Aufgaben bearbeiten —
(1) Welche Zeitung nannte den Abzug laut dem Textauszug über Bidens Afghanistan-Abzug „einer der armseligsten amerikanischen Fehlschläge seit Jahrzehnten“?
(2) Schreiben Sie den Textauszug über Bidens Afghanistan-Abzug im Anschluss an seinen letzten Satz weiter.

Textauszug —
***
Der Präsident lasse sich in Verhandlungen über den Abzug von den Taliban gängeln, der Abzug aus Afghanistan sei „einer der armseligsten amerikanischen Fehlschläge seit Jahrzehnten“, hieß es etwa im „Wall Street Journal“. Einen „spirituellen Sieg für Trumps ‚America First‘-Politik“ ortete gar die „Washington Post“. Biden verteidige trotzig und unflexibel eine unvorbereitet getroffene Entscheidung, von der ihm zahlreiche Fachleute und Verbündete abgeraten hätten, so der Tenor der Kritik.

Druck in den USA steigt

Doch das war noch vor dem tödlichen Anschlag von Donnerstag. Der Gewaltakt erhöht den innenpolitischen Druck auf Biden entschieden. Unmittelbar nach Bekanntwerden der Nachricht trafen erste Rücktrittsforderungen der Republikaner ein, der Ton verschärfte sich, und in diversen Medien und sozialen Netzwerken liefen die Debatten heiß – auch weil Biden bei der Würdigung der gestorbenen Soldaten seinen Kurs verteidigte. In den Reihen der Demokraten regte sich ebenfalls Unmut.

Emotionaler US-Präsident Joe Biden bei einer Pressekonferenez
Reuters/Jonathan Ernst
Biden würdigte am Donnerstag die gefallenen Soldaten – und pochte weiter auf seine Entscheidung

Die nächsten Tage dürften nun zum Drahtseilakt für Biden werden. Er warnte bereits zu Beginn der Woche vor einer möglichen Attacke und begründete den hastigen Abzug am Montag auch damit, dass das Risiko eines Terrorakts mit jedem Tag wachse. Die Befürchtungen bestätigten sich, die Gefahr ist aber nach wie vor nicht beseitigt. Die US-Armee rüstete für weitere Anschläge. Gleichzeitig steht Biden vor der Herausforderung, möglichst viele US-Bürger und Gefährdete aus dem Land zu bringen, damit diese nicht in Afghanistan stranden.
***
Extrahierte Einträge —
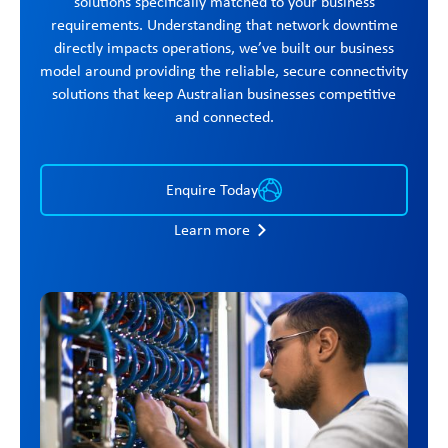
solutions specifically matched to your business
requirements. Understanding that network downtime
directly impacts operations, we’ve built our business
model around providing the reliable, secure connectivity
solutions that keep Australian businesses competitive
and connected.
Enquire Today
Learn more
***
Lösungen —
(1) Das „Wall Street Journal“.

(2)
Rückhalt für Entscheidung, Groll über Umsetzung

Biden hatte sich in den vergangenen Tagen vehement hinter seinen Kurs gestellt und wiederholt betont, dass er die „endlosen Kriege der USA“ so rasch wie möglich beenden wolle. Man wolle nicht weitere Tausende amerikanische Leben aufs Spiel setzen, um Afghanistan zu vereinigen, so Biden noch vor dem Anschlag. Die Stimmung in den USA gab ihm dabei im Grunde recht: Der Abzug aus Afghanistan nach 20-jährigem US-Einsatz wird von einer deutlichen Mehrheit von 63 Prozent befürwortet. Die Umfragewerte bewegen sich bereits seit Jahren auf diesem Niveau, der Einsatz ist schon lange unpopulär.

Bidens Narrativ wackelt

Doch das sich nun entfaltende Chaos und die zu beklagenden Toten ändern die Lage – nicht zuletzt, weil sie Bidens großes Narrativ infrage stellt und Erwartungen enttäuscht. Bis dato hatte sich Biden stets als Gegenprogramm zu seinem Vorgänger Trump positioniert, der den US-Abzug aus Afghanistan eingeleitet hatte. Empathie und die Abkehr von Trumps „America First“-Strategie wurden als Eckpfeiler von Bidens Politik beworben. Zudem hatte Biden stets betont, die USA müssten wieder auf die „Weltbühne“ zurückkehren, sich für Demokratie und Menschenrechte einsetzen und transatlantische Bündnisse stärken.

Kritiker und Kritikerinnen sehen nach dem Abzug der USA aus Afghanistan diese Prinzipien grob verletzt. So fragte sich etwa zuletzt die „Washington Post“, ob dieser Anspruch der Wahrung der Menschenrechte nicht für die Millionen Afghaninnen und Afghanen gelte, die nun vom radikalislamischen Regime der Taliban bedroht seien.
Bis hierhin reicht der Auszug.